The oil giant said the transaction with European refiner, Klesch Group, would simplify its portfolio and strengthen the balance sheet.
BP is targeting between $6.5bn and $7.5bn in structural cost reductions by 2027, which reflects the expected savings of around $1bn of underlying operating expenditure associated with the Gelsenkirchen site.
The FTSE 100 group’s 2027 cost reduction target now equates to around 30% of BP’s 2023 cost baseline.
BP stated that its latest deal is “free cash flow accretive” based on historical performance and contributes to lowering the company’s cash breakeven for its retained refining portfolio.

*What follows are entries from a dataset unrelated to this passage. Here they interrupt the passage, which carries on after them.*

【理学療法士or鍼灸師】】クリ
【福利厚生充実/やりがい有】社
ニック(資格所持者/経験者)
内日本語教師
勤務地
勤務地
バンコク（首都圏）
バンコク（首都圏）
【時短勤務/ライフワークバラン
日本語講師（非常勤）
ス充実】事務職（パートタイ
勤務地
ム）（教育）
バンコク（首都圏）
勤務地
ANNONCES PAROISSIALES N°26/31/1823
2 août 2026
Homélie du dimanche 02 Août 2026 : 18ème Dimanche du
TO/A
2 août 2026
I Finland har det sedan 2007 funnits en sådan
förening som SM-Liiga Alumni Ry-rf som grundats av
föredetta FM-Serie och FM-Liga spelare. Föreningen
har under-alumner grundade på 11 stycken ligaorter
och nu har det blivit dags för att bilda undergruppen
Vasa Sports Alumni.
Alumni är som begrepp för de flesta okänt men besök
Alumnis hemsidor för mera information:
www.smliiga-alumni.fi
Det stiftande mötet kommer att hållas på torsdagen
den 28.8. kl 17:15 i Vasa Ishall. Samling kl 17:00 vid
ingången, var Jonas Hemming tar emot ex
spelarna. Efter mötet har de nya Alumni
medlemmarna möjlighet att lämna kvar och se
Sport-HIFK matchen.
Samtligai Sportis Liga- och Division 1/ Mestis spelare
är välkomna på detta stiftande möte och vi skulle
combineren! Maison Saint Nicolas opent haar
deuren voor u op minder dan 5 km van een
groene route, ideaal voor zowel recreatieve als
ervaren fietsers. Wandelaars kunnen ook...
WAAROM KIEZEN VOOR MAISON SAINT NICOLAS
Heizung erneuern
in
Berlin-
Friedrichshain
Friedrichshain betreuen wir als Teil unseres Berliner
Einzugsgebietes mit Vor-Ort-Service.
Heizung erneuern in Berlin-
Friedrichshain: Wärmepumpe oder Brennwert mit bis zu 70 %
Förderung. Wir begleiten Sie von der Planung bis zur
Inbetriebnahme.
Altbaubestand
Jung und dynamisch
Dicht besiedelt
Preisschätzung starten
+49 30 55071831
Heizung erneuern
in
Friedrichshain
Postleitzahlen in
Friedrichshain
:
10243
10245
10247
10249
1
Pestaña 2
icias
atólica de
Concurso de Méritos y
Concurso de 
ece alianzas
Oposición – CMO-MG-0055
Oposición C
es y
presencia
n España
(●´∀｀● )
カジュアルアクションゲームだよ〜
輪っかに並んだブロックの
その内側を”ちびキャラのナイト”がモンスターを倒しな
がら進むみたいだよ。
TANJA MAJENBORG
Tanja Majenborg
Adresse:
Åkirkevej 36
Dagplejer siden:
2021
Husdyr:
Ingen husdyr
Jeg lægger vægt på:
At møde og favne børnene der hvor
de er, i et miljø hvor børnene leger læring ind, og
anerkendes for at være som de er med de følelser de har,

Interim CEO at BP, Carol Howle, said: "With this transaction, we are strengthening our balance sheet, increasing our structural cost reduction target, and increasing the resilience of our focused refining portfolio.
“We will continue to take decisive action to reduce portfolio complexity – with a continued focus on growing cash flow and returns and delivering value for our shareholders.”
Head of country for Germany at BP, Patrick Wendeler, added: “We have a long history of operating successful assets and brands in Germany, and we are deeply grateful for the refinery's decades of contribution to our business. We are confident that Klesch Group’s experience in refining makes them the right owner for Gelsenkirchen's next chapter.”
BP is expecting the transaction to close in H2 2026, subject to regulatory and governmental approvals.